Jacques Imbrailo - Sibelius & Rachmaninov: Songs - American Record Guide
The liner notes offer this rationale for this program of songs by Sibelius and Rachmaninoff: (1) they were roughly contemporary; (2) both “felt like lost souls in the brave new musical world of the 20th Century”; and (3) they lived and worked within 400 km. of each other. Beyond that there isn’t much similarity in their musical expression.
Though he was Finnish, most of Sibelius’s songs, including the 14 heard here, are in Swedish, the language of his parents and his preferred language. Only one of these songs is in Finnish. His simpler Five Christmas Songs, Op. 1 (1897–1913) celebrate Christmas as a beacon of light and warmth in the Nordic winter. They contrast vividly with Five Songs, Op. 37 (1900–2) and four more songs (1899–1917), all of them expressions of loss and grief, including the forceful ‘Svarta Rosor’ (with its grief expressed as anger) and ‘Was It a Dream’, which Sibelius considered his finest song.

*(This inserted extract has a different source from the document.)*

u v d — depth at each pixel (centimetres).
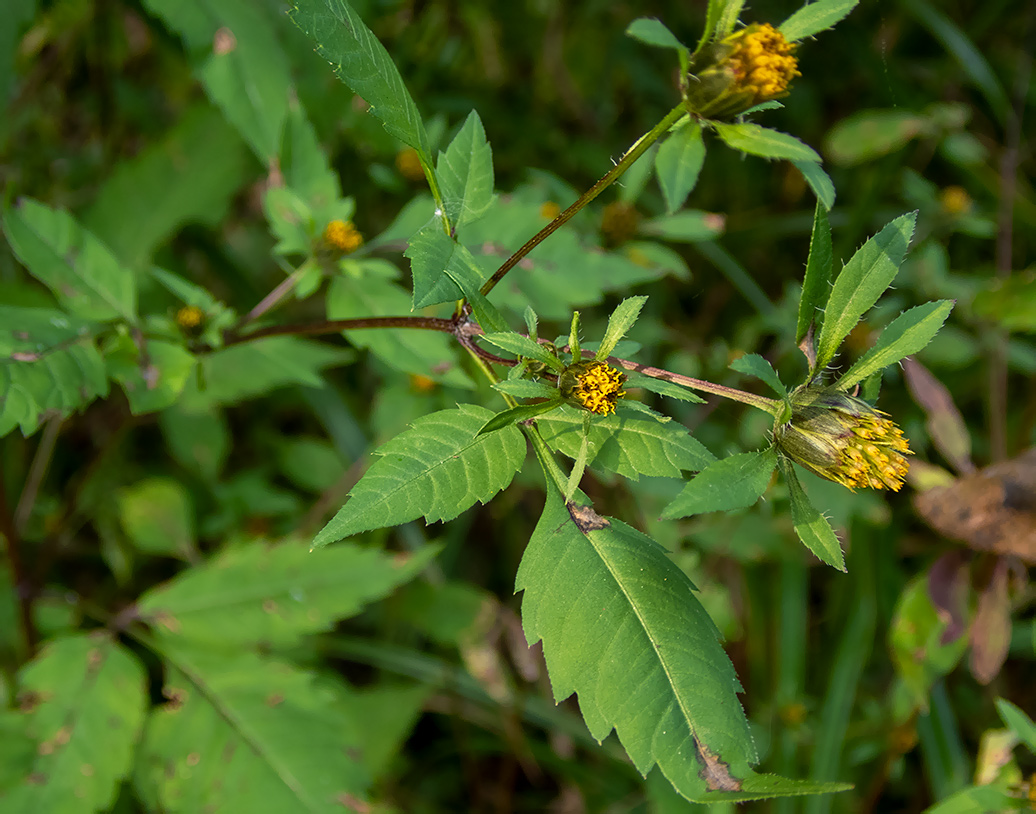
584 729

The nine Rachmaninoff songs date from 1896 to 1902. Almost all convey a melancholy mood, finding full expression in what is perhaps his best known song, ‘Do Not Sing to Me, My Beauty’, but yielding to exuberant hope in the concluding song of the program, ‘Spring Waters’.
Imbrailo makes a commendable impression in this his first recording for Linn. His powerful voice, rich in color and character with lots of grit but less sweetness, is heard in its fullness in ‘Svarta Rosor’. He is at his best in ‘Do Not Sing to Me, My Beauty’ as he reduces his voice to a thin but still firm beam of sound. Hogarth’s commendable collaboration sensitively captures the quiet inner expression of feeling in so many of the songs but also the unconstrained joy of ‘Spring Waters’.
The well-designed booklet offers notes, texts, and translations. It is packaged with minimum plastic in solemn black and white design.